The problem: Without reproducing any picture, copy the records word for word.

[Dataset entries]
______

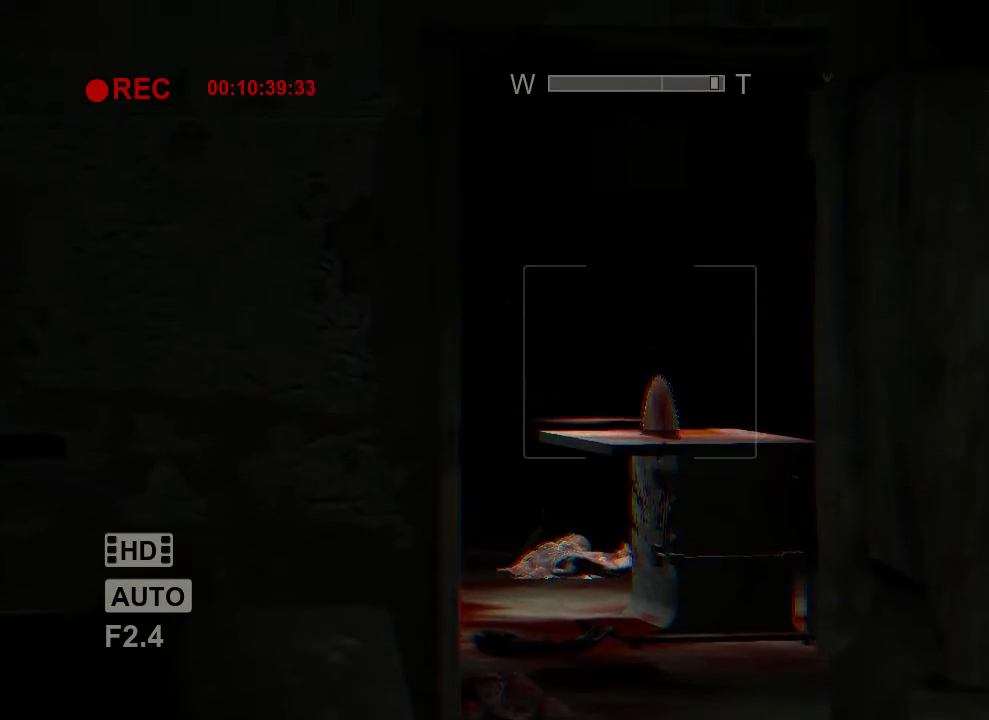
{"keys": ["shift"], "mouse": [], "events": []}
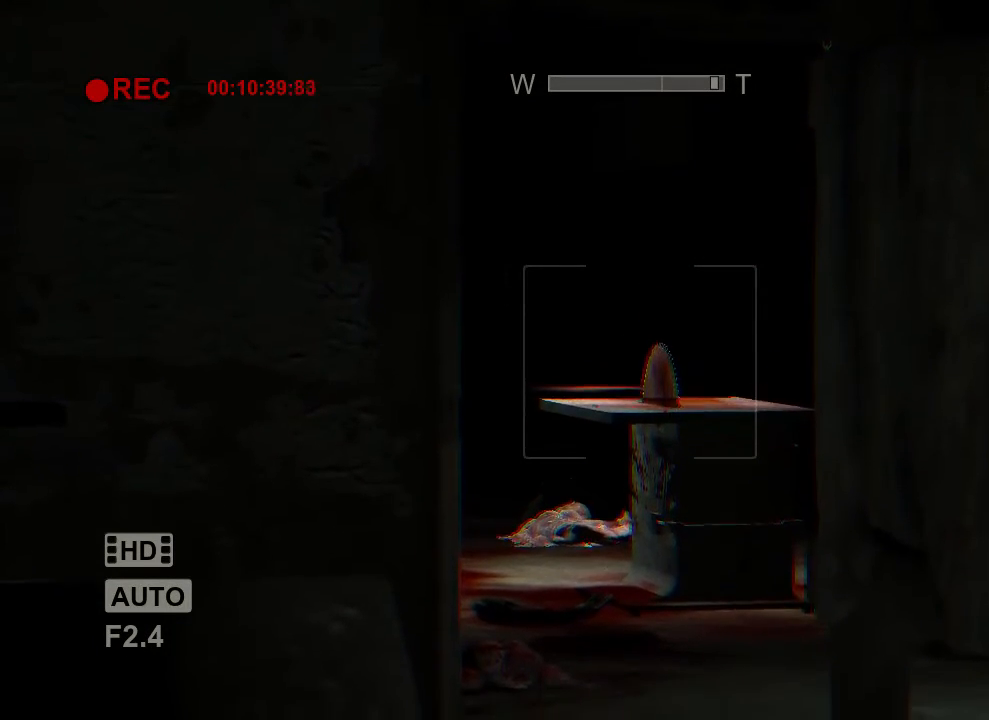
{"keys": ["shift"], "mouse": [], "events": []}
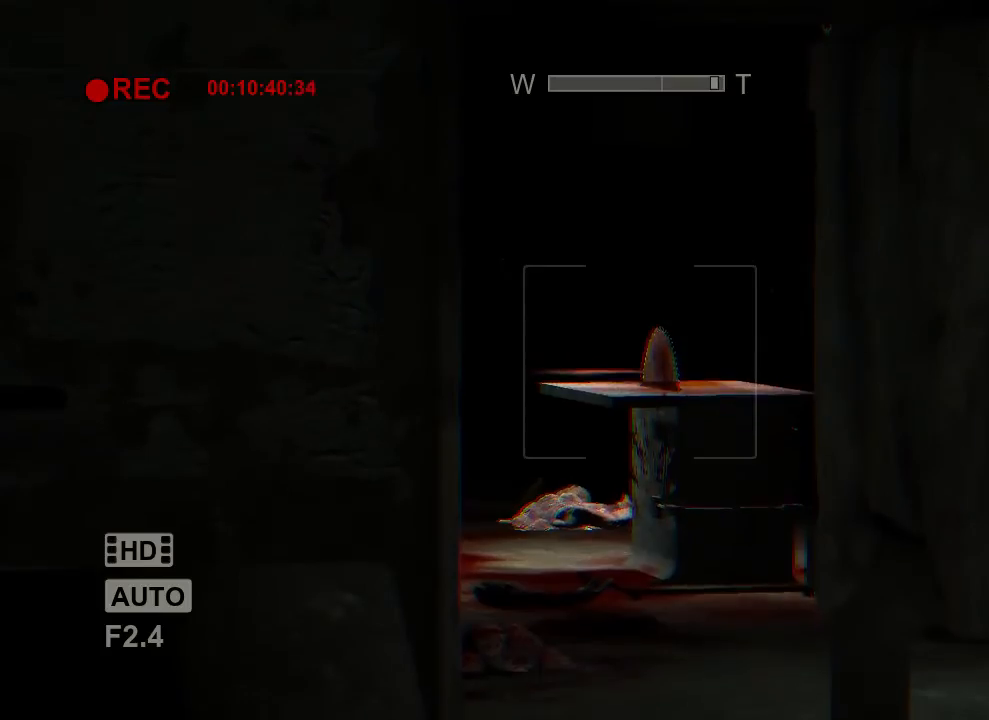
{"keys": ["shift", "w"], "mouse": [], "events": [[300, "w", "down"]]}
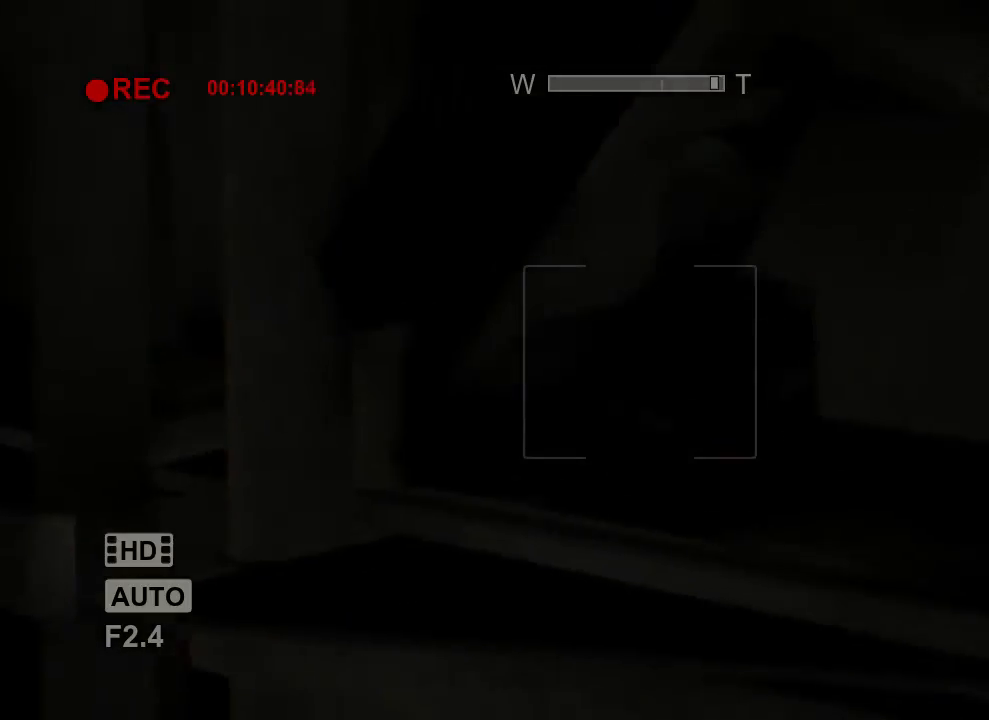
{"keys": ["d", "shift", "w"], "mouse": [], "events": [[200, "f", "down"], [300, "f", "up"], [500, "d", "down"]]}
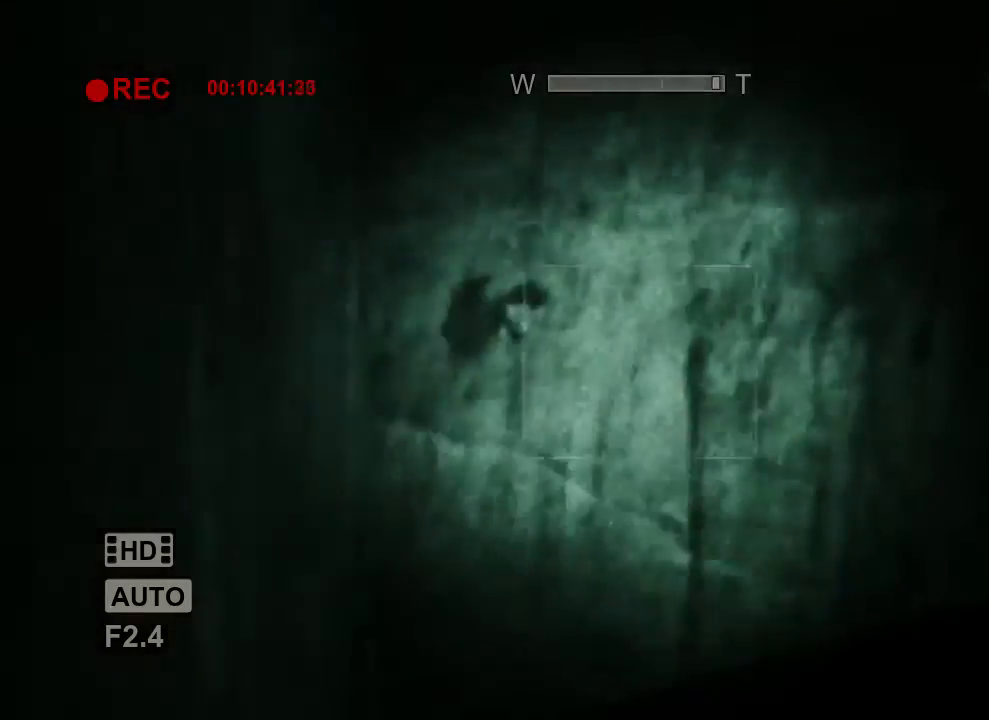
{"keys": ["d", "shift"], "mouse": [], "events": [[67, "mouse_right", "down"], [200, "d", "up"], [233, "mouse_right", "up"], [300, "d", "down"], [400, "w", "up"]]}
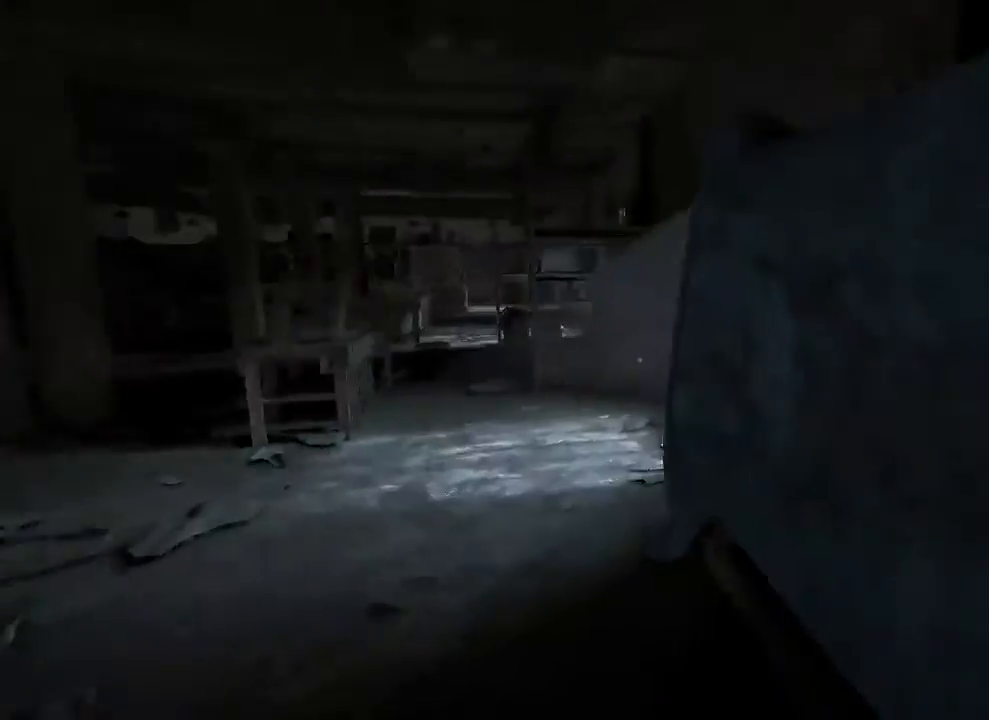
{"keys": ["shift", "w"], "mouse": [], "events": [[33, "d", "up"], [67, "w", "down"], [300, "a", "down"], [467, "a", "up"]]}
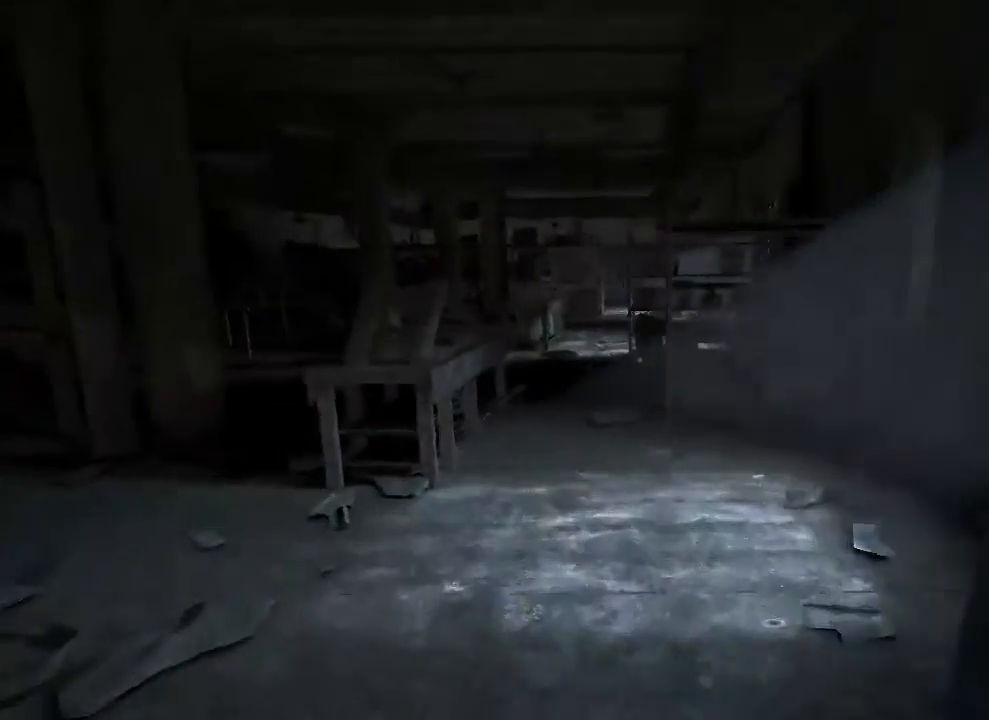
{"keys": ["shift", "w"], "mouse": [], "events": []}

______

Answer space:
{"keys": ["shift"], "mouse": [], "events": []}
{"keys": ["shift"], "mouse": [], "events": []}
{"keys": ["shift", "w"], "mouse": [], "events": [[300, "w", "down"]]}
{"keys": ["d", "shift", "w"], "mouse": [], "events": [[200, "f", "down"], [300, "f", "up"], [500, "d", "down"]]}
{"keys": ["d", "shift"], "mouse": [], "events": [[67, "mouse_right", "down"], [200, "d", "up"], [233, "mouse_right", "up"], [300, "d", "down"], [400, "w", "up"]]}
{"keys": ["shift", "w"], "mouse": [], "events": [[33, "d", "up"], [67, "w", "down"], [300, "a", "down"], [467, "a", "up"]]}
{"keys": ["shift", "w"], "mouse": [], "events": []}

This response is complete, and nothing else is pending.